# becoming a professional golfer?



## Fryman (Aug 25, 2007)

Hi everyone. I have a few questions. I am 28 and started playing golf 2 years ago and am now addicted. I currently shoot in the mid to high 70's with no coaching or lessons besides watching the golf channel and other good players. I am seriously considering going to a school to become a golf pro. I want a career that I love and think this would be a great route for me. I would definitely love to become a golf pro but would really love to become a professional golfer. I don't get to play but maybe once a week in the summer currently, but believe that if i did attend a golf school with some instruction on a daily basis I could substantially lower my scores. I have always been very athletic and and willing to learn especially when it's something I love.
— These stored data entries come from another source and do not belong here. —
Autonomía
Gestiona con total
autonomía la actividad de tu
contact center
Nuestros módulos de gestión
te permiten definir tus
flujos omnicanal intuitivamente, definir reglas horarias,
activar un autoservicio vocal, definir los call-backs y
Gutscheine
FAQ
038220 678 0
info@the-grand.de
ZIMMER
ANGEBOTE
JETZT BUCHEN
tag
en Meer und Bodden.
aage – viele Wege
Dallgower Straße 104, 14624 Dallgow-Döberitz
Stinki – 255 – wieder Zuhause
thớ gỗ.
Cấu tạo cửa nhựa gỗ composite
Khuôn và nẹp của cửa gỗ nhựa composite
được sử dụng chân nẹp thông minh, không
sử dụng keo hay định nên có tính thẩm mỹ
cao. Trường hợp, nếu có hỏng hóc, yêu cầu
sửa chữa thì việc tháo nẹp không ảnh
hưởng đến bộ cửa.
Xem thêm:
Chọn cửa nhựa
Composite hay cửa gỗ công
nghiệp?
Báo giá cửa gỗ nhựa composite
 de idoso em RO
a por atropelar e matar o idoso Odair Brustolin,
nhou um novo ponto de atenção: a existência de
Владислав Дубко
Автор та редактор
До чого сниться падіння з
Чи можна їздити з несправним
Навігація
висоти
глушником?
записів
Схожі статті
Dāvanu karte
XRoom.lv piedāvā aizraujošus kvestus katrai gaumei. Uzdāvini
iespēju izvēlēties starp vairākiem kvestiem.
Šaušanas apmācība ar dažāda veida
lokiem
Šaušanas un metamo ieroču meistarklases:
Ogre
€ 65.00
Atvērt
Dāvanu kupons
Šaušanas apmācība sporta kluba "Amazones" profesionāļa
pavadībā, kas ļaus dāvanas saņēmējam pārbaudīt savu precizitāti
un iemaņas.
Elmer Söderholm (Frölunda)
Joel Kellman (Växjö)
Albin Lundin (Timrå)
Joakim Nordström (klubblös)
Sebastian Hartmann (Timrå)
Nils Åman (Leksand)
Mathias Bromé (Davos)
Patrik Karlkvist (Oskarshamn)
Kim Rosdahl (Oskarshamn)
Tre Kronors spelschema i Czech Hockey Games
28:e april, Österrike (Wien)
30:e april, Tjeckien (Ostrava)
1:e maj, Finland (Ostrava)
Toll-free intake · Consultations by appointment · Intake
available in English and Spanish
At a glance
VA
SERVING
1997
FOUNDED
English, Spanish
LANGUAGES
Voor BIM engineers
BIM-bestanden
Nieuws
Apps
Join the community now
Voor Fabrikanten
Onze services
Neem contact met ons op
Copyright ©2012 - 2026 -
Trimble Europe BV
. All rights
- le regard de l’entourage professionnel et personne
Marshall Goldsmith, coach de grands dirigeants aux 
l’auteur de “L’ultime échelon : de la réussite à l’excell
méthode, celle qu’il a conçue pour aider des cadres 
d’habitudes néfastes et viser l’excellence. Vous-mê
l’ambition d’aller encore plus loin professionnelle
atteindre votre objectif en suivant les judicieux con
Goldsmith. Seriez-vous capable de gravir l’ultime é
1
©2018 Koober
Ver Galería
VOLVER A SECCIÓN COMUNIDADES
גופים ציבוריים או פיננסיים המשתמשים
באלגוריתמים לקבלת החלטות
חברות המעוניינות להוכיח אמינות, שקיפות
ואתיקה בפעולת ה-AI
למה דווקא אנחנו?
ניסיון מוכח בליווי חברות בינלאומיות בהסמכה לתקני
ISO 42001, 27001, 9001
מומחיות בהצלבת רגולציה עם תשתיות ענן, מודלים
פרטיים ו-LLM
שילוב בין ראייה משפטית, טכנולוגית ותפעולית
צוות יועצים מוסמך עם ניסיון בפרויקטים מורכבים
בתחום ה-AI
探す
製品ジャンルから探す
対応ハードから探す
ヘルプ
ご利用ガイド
My question is, do you think that I have a chance or is this a long shot?


----------



## U Grooves (Feb 13, 2007)

Im not going to lie to you. It is a long shot to become a "tour pro". However, if you are aiming to become a Club Professional, then by all means, do what it takes. It is obviously something you love, so why not go for it. Im 16, and my motto for my golf is "Aim for the moon, because even if you miss you'll land among the stars" and i hope you can take that attitude into your aspirations to become a professional golfer. Who knows..i might be playing on tour along side you one day. Best of luck.


----------



## Golfbum (Oct 14, 2006)

There is nothing wrong with having lofty goals in life.
However, you must realize that becoming a teaching pro involves the schooling, then working as an assistant. Assistant Pros are low paying jobs most of the time. Heck Club Pro's jobs sometimes do not pay all that well unless you work at a private club. Giving lessons on the side helps supplement your income.
My advice to you would be this. Go talk to a Club Pro or a PGA Teaching Pro and ask what is involved. I personally know three CPGA Teaching Pro and none of them work at golf courses anymore.


----------



## blue3715 (Aug 29, 2006)

Look up the pga website for the local chapter near you. You should be able to get a coach, and enter some local amateur events and qualifiers. See how you stack up and play in those.

Mid 70's won't be good enough. Do you play the back tees? Can you shoot <70 from time to time? If not, you should not even think about it.. unless you get a good coach to improve your game.


----------